III. Schlussbemerkung

Dieses IV. Werkstatt-Treffen stellte in jeder Beziehung einen neuen Abschnitt in unserer Arbeit dar.
Es zeigten sich große Differenzen zwischen der Gemeinde Halle-Neustadt und der Offenen Arbeit in Halle-Neustadt.
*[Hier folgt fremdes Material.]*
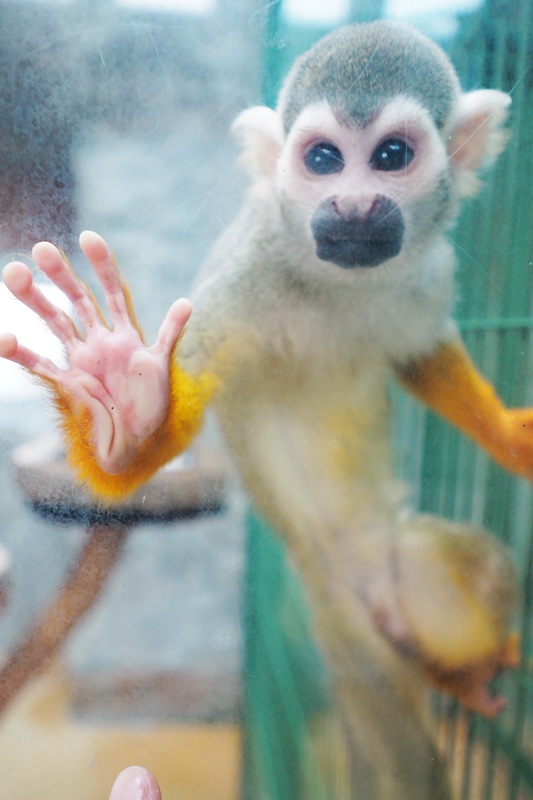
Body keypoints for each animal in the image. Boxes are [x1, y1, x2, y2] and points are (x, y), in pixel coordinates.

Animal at [0, 21, 524, 796]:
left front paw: (509, 436)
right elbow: (170, 412)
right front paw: (124, 412)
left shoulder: (431, 269)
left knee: (475, 567)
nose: (353, 207)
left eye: (391, 156)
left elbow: (421, 354)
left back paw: (459, 673)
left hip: (401, 569)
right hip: (343, 626)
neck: (333, 278)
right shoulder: (244, 273)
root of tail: (364, 596)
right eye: (324, 159)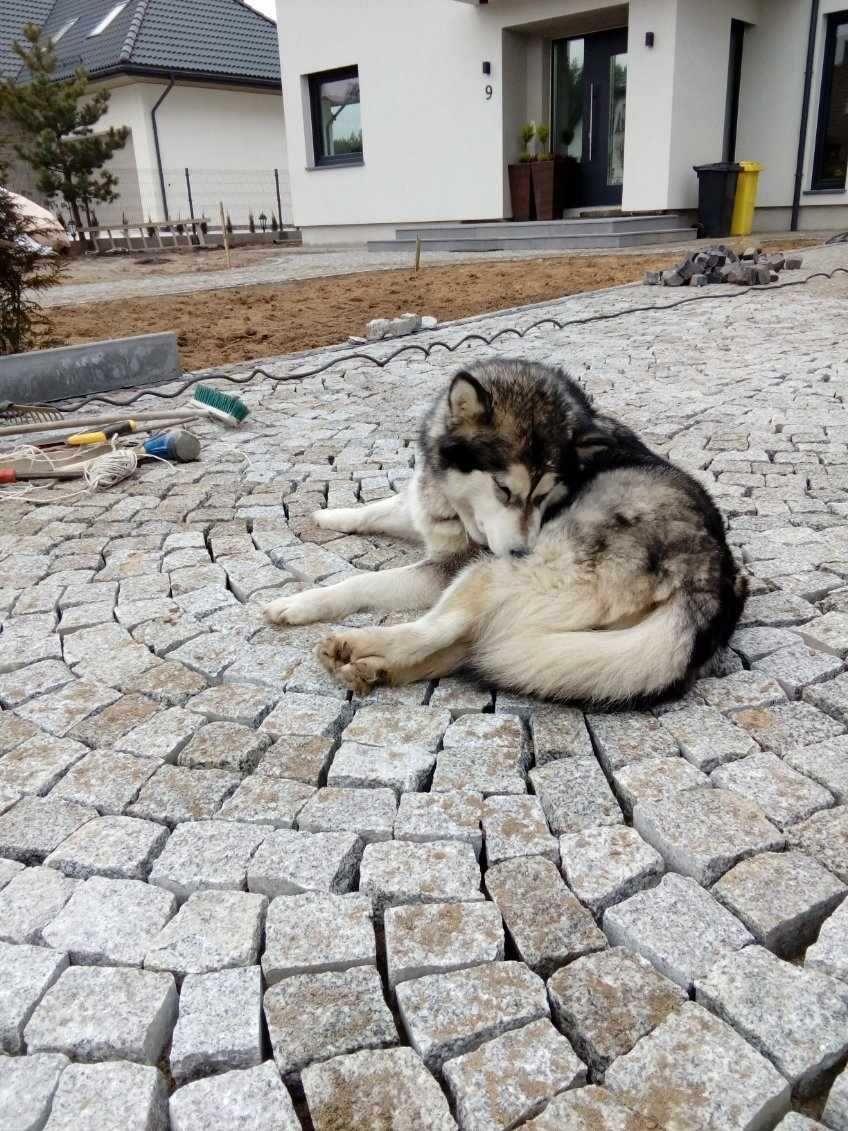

Diese Differenzen müssen auf der Gesprächsbasis ausgetragen werden.
Der Vorbereitungskreis ist jederzeit bereit, wie wir es mehrfach unter Beweis gestellt haben, mit der Gemeindeleitung von Halle-Neustadt zusammenzuarbeiten.
Wir verstehen es nicht, warum von seiten der Gemeindeleitung dieses Angebot nicht wahrgenommen wurde.
Zum anderen ist es ein Unding, daß von den staatlichen Stellen, genau eine Woche vor Beginn der Veranstaltung, in dieser Art und Weise in die Vorbereitung eingegriffen worden ist.
Für die Zukunft wäre zu fragen, ob die Verhandlungen nicht bereits von Anfang an, auf Kirchenkreisebene geführt werden sollten.
Meines Erachtens nach, kann man nicht von seiten der Kirchengemeinde mit so unterschiedlichen Standpunkten in solch wichtigen Gespräche mit staatlichen Stellen gehen.
Der Vorbereitungskreis der Offenen Arbeit von Halle-Neustadt sieht es als ganz dringend an, möglichst bald auf Kirchenkreisebene ein klärendes Gespräch über die Zukunft dieser Großveranstaltung zu führen.